A continuous group of elements within a document.

A section is intended to label a group of elements. Said elements must be continuous in the document.

Warning

You should not instantiate a Section class yourself, but should call create_section from the Sectioning class below.

Parameters:
  • document (PDFDocument) – A reference to the document.
  • name (str) – The name of the section.
  • unique_name (str) – Multiple sections can have the same name, but a unique name will be generated by the Sectioning class.
  • start_element (PDFElement) – The first element in the section.
  • end_element (PDFElement) – The last element in the section.
elements

All the elements in the section.

Returns:All the elements in the section.
Return type:ElementList
class py_pdf_parser.sectioning.Sectioning(document: PDFDocument)

A sectioning utilities class, made available on all PDFDocuments as .sectioning.

create_section(name: str, start_element: PDFElement, end_element: PDFElement, include_last_element: bool = True) → Section

Creates a new section with the specified name.

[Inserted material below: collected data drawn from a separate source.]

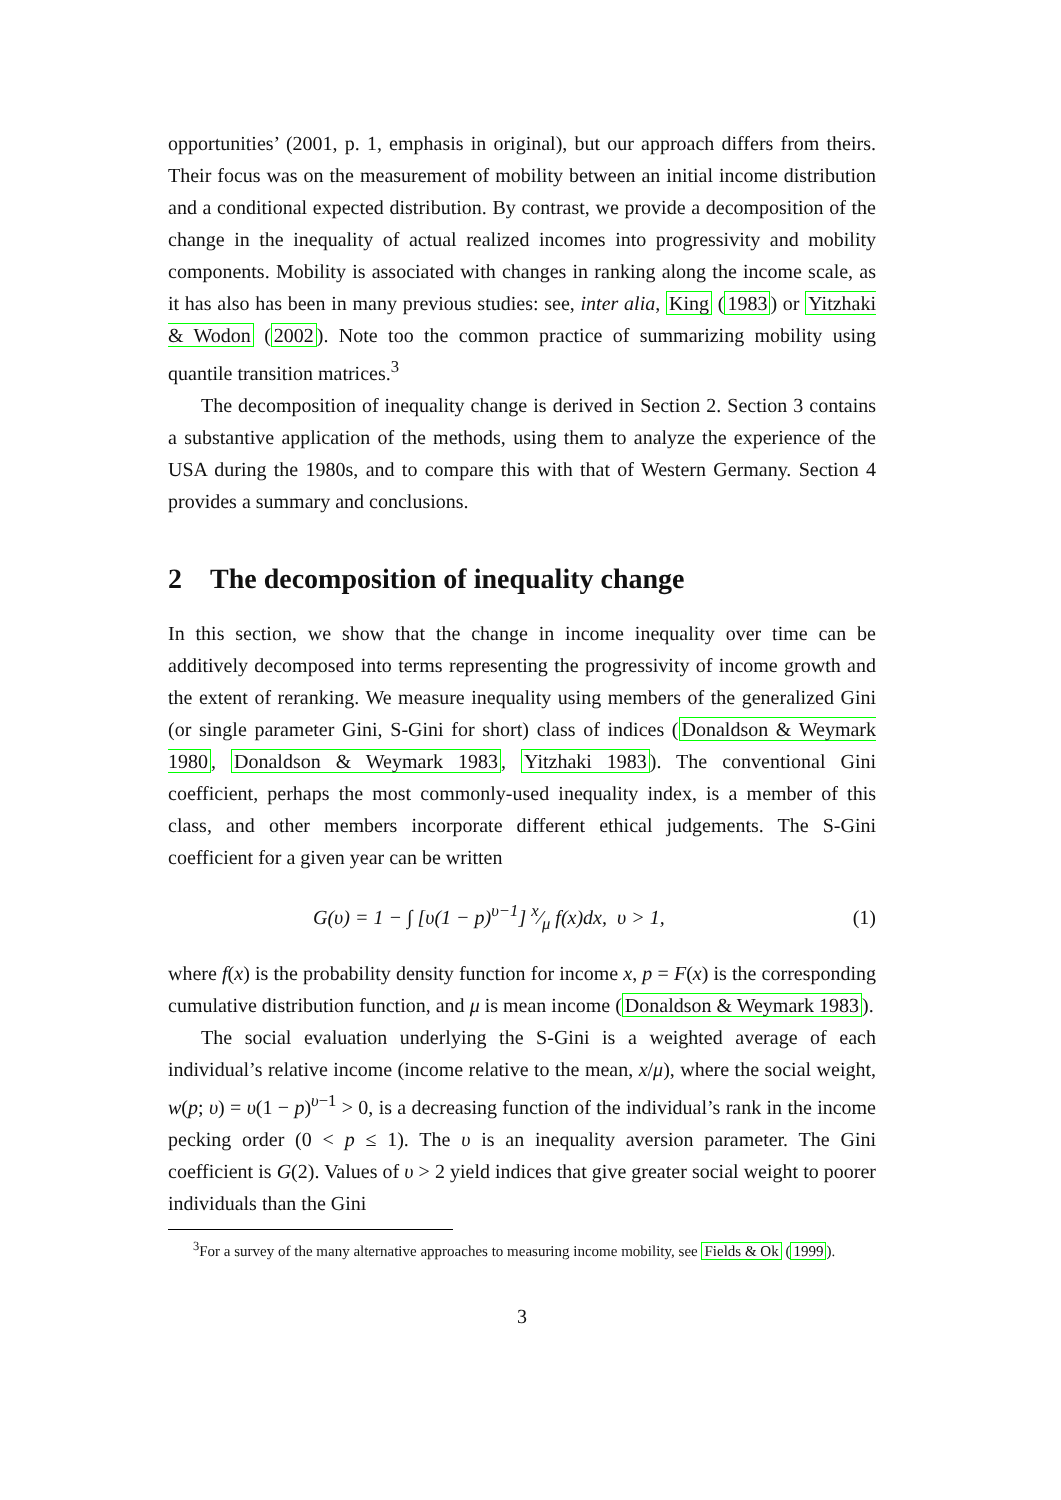opportunities’ (2001, p. 1, emphasis in original), but our approach differs from theirs. Their focus was on the measurement of mobility between an initial income distribution and a conditional expected distribution. By contrast, we provide a decomposition of the change in the inequality of actual realized incomes into progressivity and mobility components. Mobility is associated with changes in ranking along the income scale, as it has also has been in many previous studies: see, inter alia, King (1983) or Yitzhaki & Wodon (2002). Note too the common practice of summarizing mobility using quantile transition matrices.<sup>3</sup>
The decomposition of inequality change is derived in Section 2. Section 3 contains a substantive application of the methods, using them to analyze the experience of the USA during the 1980s, and to compare this with that of Western Germany. Section 4 provides a summary and conclusions.
2 The decomposition of inequality change
In this section, we show that the change in income inequality over time can be additively decomposed into terms representing the progressivity of income growth and the extent of reranking. We measure inequality using members of the generalized Gini (or single parameter Gini, S-Gini for short) class of indices (Donaldson & Weymark 1980, Donaldson & Weymark 1983, Yitzhaki 1983). The conventional Gini coefficient, perhaps the most commonly-used inequality index, is a member of this class, and other members incorporate different ethical judgements. The S-Gini coefficient for a given year can be written
G(υ) = 1 − ∫ [υ(1 − p)<sup>υ−1</sup>] x⁄μ f(x)dx, υ > 1, (1)
where f(x) is the probability density function for income x, p = F(x) is the corresponding cumulative distribution function, and μ is mean income (Donaldson & Weymark 1983).
The social evaluation underlying the S-Gini is a weighted average of each individual’s relative income (income relative to the mean, x/μ), where the social weight, w(p; υ) = υ(1 − p)<sup>υ−1</sup> > 0, is a decreasing function of the individual’s rank in the income pecking order (0 < p ≤ 1). The υ is an inequality aversion parameter. The Gini coefficient is G(2). Values of υ > 2 yield indices that give greater social weight to poorer individuals than the Gini
<sup>3</sup> For a survey of the many alternative approaches to measuring income mobility, see Fields & Ok (1999).
3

Creates a new section with the specified name, starting at start_element and ending at end_element (inclusive). The unique name will be set to name_<idx> where <idx> is the number of existing sections with that name.

Parameters:
  • name (str) – The name of the new section.
  • start_element (PDFElement) – The first element in the section.
  • end_element (PDFElement) – The last element in the section.
  • include_last_element (bool) – Whether the end_element should be included in the section, or only the elements which are strictly before the end element. Default: True (i.e. include end_element).
Returns:

The created section.

Return type:

Section

Raises:

InvalidSectionError – If a the created section would be invalid. This is usually because the end_element comes after the start element.

get_section(unique_name: str) → py_pdf_parser.sectioning.Section

Returns the section with the given unique name.

Raises:SectionNotFoundError – If there is no section with the given unique_name.
get_sections_with_name(name: str) → Generator[py_pdf_parser.sectioning.Section, None, None]

Returns a list of all sections with the given name.

sections

Returns the list of all created Sections.